А еще через неделю уехала и Надежда. Кончилась преддипломная практика, надо было ехать в город и доучиваться. Пятый курс, диплом, экзамены и так далее. Одно радует: к следующему лету прибудет обратно во всеоружии диплома.
Мне оставалось ходить в школу и читать книги из отцовского шкафа. Чем и занялся.
А еще меня, как Надюха говорила, похихикивая, "закаратило".
В каждой шутке есть доля шутки. А остальное - чистая правда. Надюха право имеет хихикать, - сама такая.
Можно сказать, что тренировками я увлекся не на шутку. Но это будет не вся правда и даже не половина. Меня, сказать, как я это чувствовал, - захватило и понесло.
При том, что по расписанию я должен был ходить три раза в неделю - я в зале был как штык каждый день. Моя группа, не моя - становился в конце строя к новичкам, как я, не имевшим еще форменного кимоно.
Бескимоношным я оставался недолго - до первого заказа. Из областного центра привозили по заказу все снаряжение, и через месяц примерно были у меня два кимоно с эмблемами, черное рабочее и белое парадное, для экзаменов и соревнований. Пояса к нему не полагалось, первый, белый пояс выдавался как раз после первого экзамена, просторный халат, не прихваченный в талии, болтался, и опять посмеивалась Надюшка:
– Кимоно-то недошито!
Как раз перед ее отъездом "дошил" я кимоно, сдал экзамен и пояс получил. Из рук Петровича, подойдя перед всем строем. Поясу полагается поклониться уставным поклоном, потом опуститься на одно колено, повязать, поклониться учителю и вернуться на свое место в фаланге. Так я и сделал, уступив место следующему - нас человек с полсотни сдавало экзамен, в присутствии двух представителей из областной федерации.
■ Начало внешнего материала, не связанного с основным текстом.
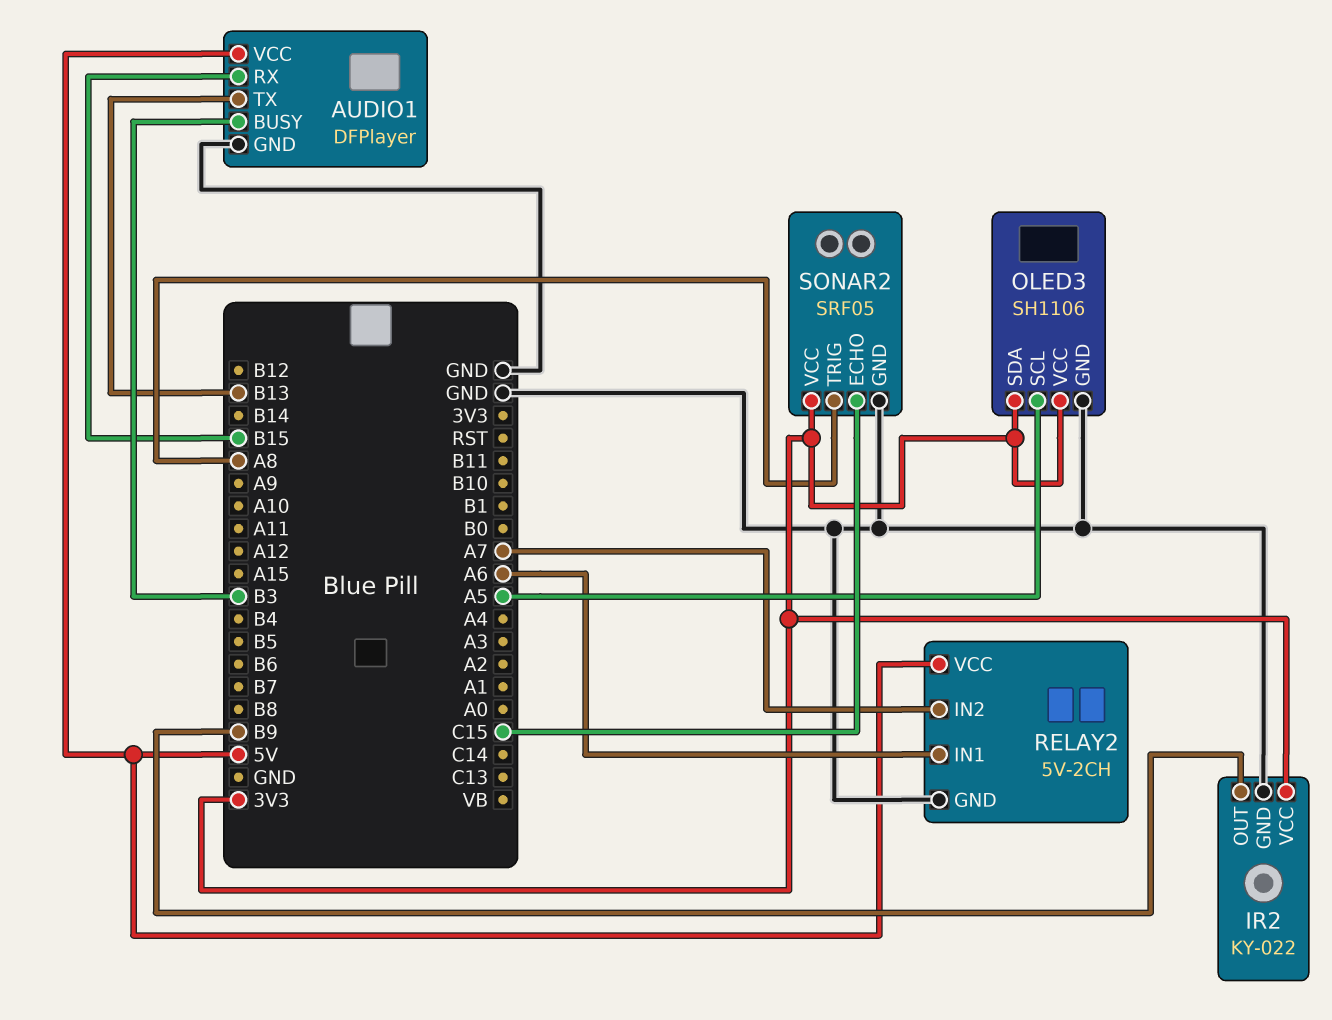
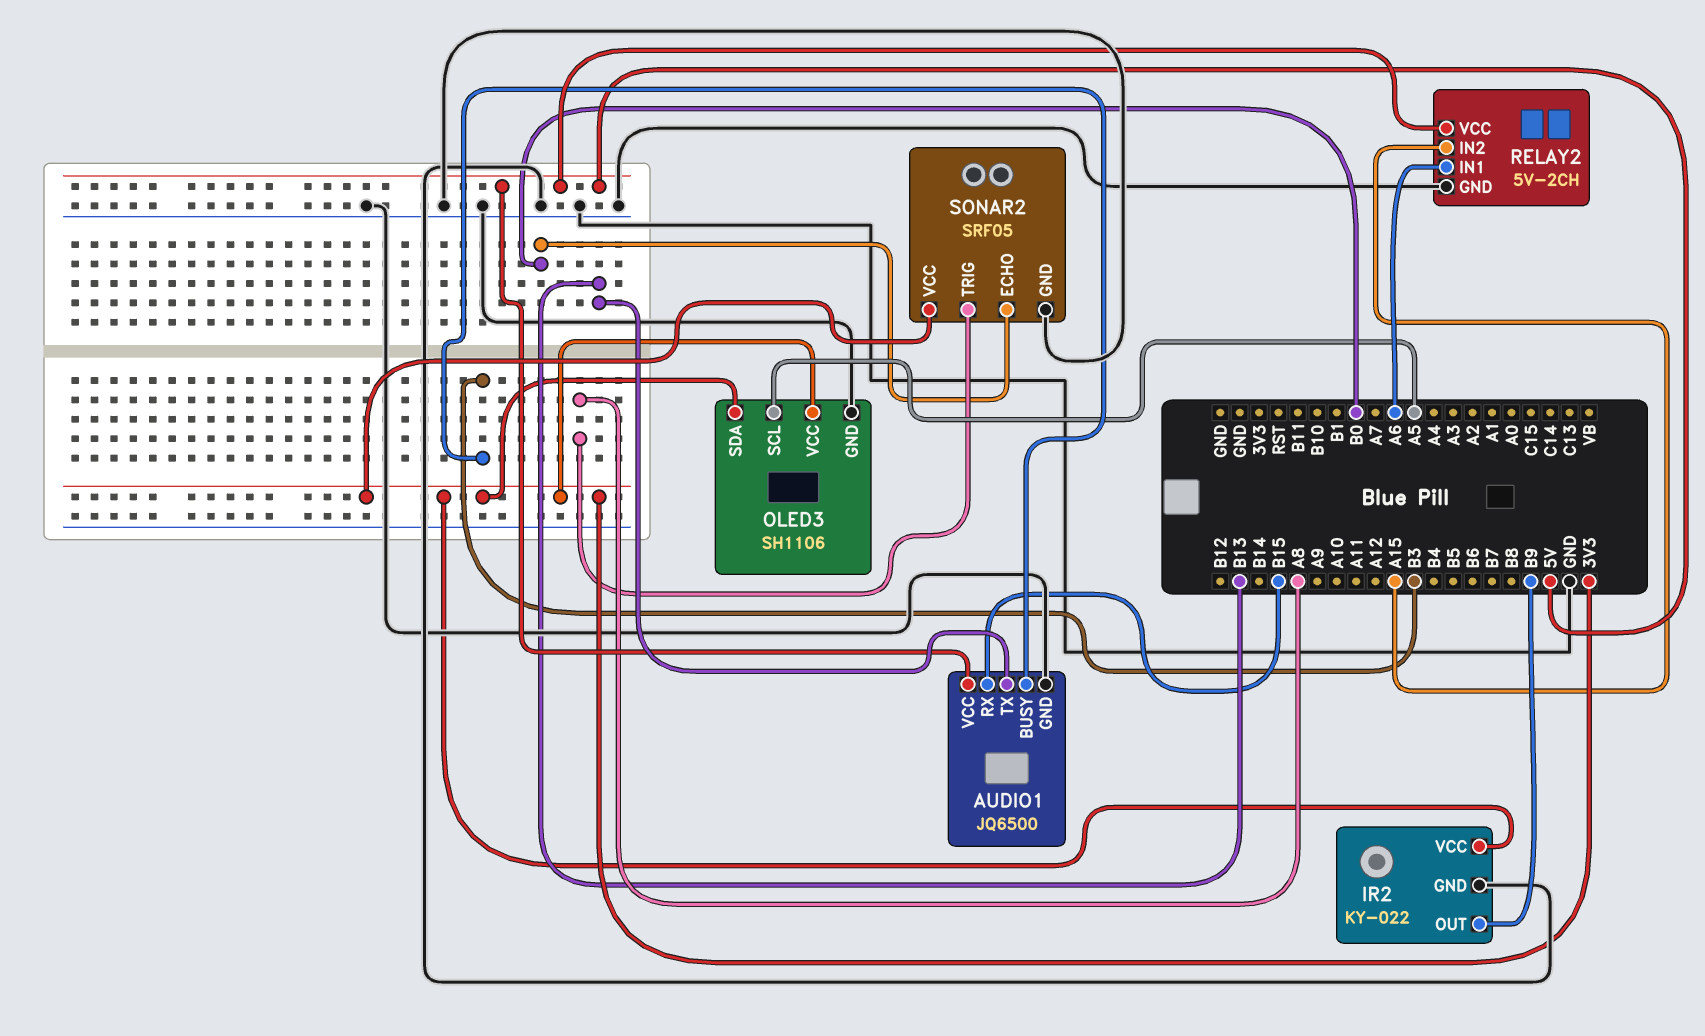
AUDIO1: DFPlayer -> JQ6500
RELAY2 pin IN2: A7 -> A15
SONAR2 pin ECHO: C15 -> B0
На белый пояс не сдать - надо быть полным и окончательным каличем. То есть просто не делать того, что делать велят. Ваня нас заставлял "качать мышцу" - физухи было много, народ приходил все больше квелый. Правильно, на физкультуру не ходить - это круто, и все больше в мортал комбат, чем в натуре помахать ручками-ножками. Мне можно не объяснять, в чем разница, я ее давно уже понял. На занятиях упирался, старался, парился - аж задница болела. И конечности, как та же Надюшка говорила - уставали до бесконечности. Ноги не гнулись со ступенек спуститься. На другой день поднимался - казалось, все суставы скрипели. Каждый раз думал - нет, сегодня не встану, полежу, почитаю что-нибудь умное. И каждый день ноги сами меня несли в битком набитую раздевалку, на вытертые доски спортзала.